A Câmara dos Representantes dos Estados Unidos reconheceu formalmente, esta terça-feira, o “genocídio arménio”, com um voto simbólico e inédito, que suscitou a cólera da Turquia.
Esta é a primeira vez que esta resolução é aprovada em sessão plenária de uma das câmaras do Congresso dos Estados Unidos.
Apelando para “assinalar o genocídio arménio“, para “rejeitar as tentativas (…) de associar o governo norte-americano à negação do genocídio arménio” e para ensinar estes factos, o texto foi aprovado por uma maioria esmagadora de 405 votos em 435, com uma rara união entre democratas e republicanos, e apenas 11 votos contra.
O genocídio arménio é reconhecido por uma trintena de países e a comunidade dos historiadores. As estimativas apontam para entre 1,2 milhões e 1,5 milhões de arménios mortos durante a I Guerra Mundial pelas tropas do Império Otomano, então aliado à Alemanha e à Áustria-Hungria.
Mas a Turquia tem recusado a utilização do termo “genocídio”, evocando massacres recíprocos, em contexto de guerra civil e fomes que teriam feito centenas de milhares de mortos nos dois campos.
“Muito frequentemente, de maneira trágica, a realidade deste crime abominável tem sido negada. Hoje, dizemos claramente, neste hemiciclo, para que fique gravado no mármore dos anais do Congresso: os atos bárbaros cometidos contra o povo arménio constituem num genocídio”, afirmou a presidente da Câmara dos Representantes, Nancy Pelosi.
Estima-se que nos Estados Unidos vivam entre 500 mil e 1,5 milhões de pessoas com origens arménias, como a figura pública Kim Kardashian.
A votação foi feita no dia em que a Turquia celebra a sua festa nacional. Ancara já reagiu, durante a noite de terça-feira, qualificando este reconhecimento pelos EUA como um ato “desprovido de sentido”, em contexto de política interna e que arrisca prejudicar as relações entre os dois países.
Em comunicado, o Ministério dos Negócios Estrangeiros turco afirmou que “este ato político, desprovido de sentido, tem por únicos destinatários o lobby arménio e os grupos anti-turcos”.
O Presidente da Turquia, Recep Tayyip Erdogan, também já reagiu, afirmando que o reconhecimento do “genocídio arménio” pela Câmara dos Representantes dos Estados Unidos “não tem qualquer valor” para Ancara.
“Eu dirijo-me ao público norte-americano e ao resto do mundo: essa medida não tem valor, nós não a reconhecemos”, disse Erdogan num discurso a membros do seu partido em Ancara. “Na nossa fé (muçulmana), o genocídio é proibido (…).
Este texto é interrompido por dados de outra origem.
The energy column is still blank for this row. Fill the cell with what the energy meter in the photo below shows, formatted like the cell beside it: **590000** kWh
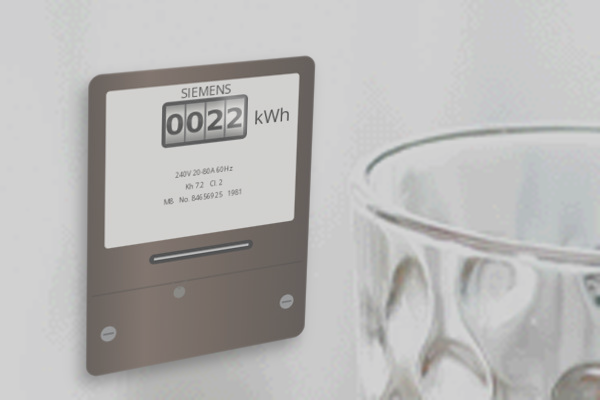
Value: **22** kWh
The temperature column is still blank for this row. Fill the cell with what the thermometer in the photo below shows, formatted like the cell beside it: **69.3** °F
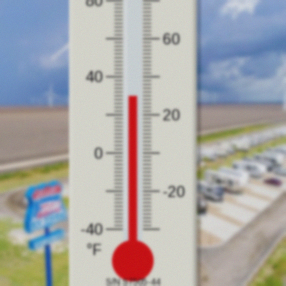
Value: **30** °F
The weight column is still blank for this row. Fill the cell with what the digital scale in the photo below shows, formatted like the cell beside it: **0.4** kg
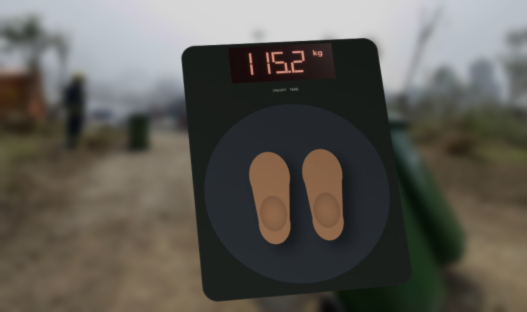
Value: **115.2** kg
Vemos essa acusação como o maior insulto feito à nossa nação“, acrescentou.
A Turquia já convocou o embaixador dos EUA em Ancara, David Satterfield, para protestar contra este reconhecimento. A convocatória está igualmente ligada à adoção, no mesmo dia, pela Câmara dos Representantes de um texto que prevê sanções contra as autoridades turcas ligadas com a ofensiva no noroeste da Síria.
A medida foi aprovada por uma expressiva maioria de 403 votos a favor, incluindo 176 republicanos, e 16 contra, mas ainda terá de passar no Senado.
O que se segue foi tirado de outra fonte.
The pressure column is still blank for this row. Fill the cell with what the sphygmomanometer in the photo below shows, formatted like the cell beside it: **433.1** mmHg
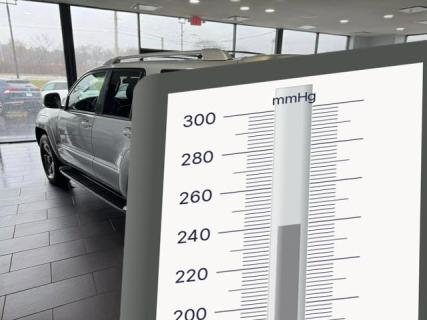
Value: **240** mmHg
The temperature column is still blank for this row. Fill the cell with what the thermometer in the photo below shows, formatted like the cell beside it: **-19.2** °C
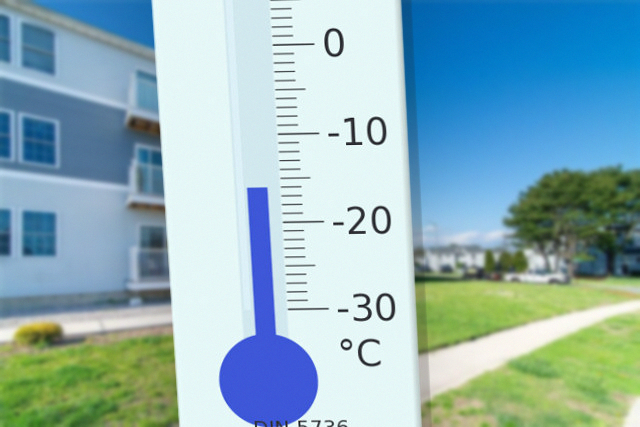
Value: **-16** °C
A operação lançada pela Turquia, a 9 de outubro, contra uma milícia curda apoiada pelos Estados Unidos provocou a ira de responsáveis e eleitos norte-americanos.
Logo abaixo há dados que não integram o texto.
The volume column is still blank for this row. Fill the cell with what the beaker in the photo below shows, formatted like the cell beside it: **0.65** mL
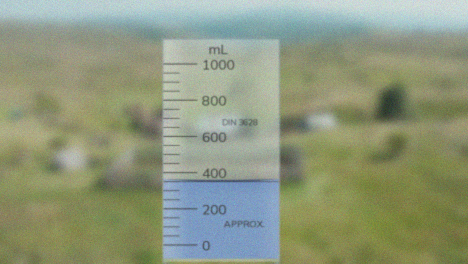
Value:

Donald Trump, que inicialmente pareceu dar o aval ao anunciar a retirada das tropas norte-americanas posicionadas nessa área da Síria, endureceu o tom e autorizou sanções contra a Turquia.
Entretanto, estas foram levantadas na sequência de um acordo entre Ancara e Washington, que prevê a cessação da ofensiva turca em troca da retirada de combatentes curdos da área de fronteira da Turquia.